## TASK OBJECTIVE
Return every row below that contains the word "Steering", copying each one in full.

## EXTRACTED INFORMATION

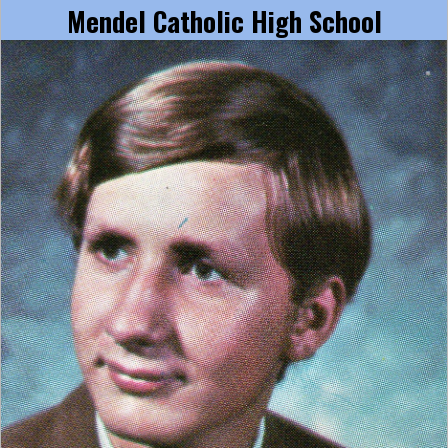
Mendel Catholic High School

--

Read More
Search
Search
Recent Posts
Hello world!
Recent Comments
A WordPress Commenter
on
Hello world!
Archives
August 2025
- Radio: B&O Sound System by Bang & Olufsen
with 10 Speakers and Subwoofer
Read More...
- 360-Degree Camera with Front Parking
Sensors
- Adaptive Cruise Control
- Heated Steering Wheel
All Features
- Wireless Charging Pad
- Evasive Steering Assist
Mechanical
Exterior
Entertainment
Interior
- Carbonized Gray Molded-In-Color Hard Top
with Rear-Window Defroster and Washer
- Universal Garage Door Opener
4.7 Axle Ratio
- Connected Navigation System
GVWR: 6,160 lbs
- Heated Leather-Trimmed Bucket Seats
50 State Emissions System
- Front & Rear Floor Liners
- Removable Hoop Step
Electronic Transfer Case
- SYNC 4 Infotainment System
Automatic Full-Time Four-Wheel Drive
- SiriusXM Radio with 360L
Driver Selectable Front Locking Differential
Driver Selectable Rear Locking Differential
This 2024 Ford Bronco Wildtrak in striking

==

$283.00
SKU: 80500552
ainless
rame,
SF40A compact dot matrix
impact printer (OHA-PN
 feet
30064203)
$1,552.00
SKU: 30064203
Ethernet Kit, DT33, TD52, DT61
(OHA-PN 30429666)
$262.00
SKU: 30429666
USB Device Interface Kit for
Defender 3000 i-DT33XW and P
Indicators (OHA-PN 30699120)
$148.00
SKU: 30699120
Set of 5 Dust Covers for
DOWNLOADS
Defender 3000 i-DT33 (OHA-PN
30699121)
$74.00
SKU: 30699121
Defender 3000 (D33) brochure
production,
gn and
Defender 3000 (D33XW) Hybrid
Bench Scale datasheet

## EXERCISE OUTPUT
- Heated Steering Wheel
- Evasive Steering Assist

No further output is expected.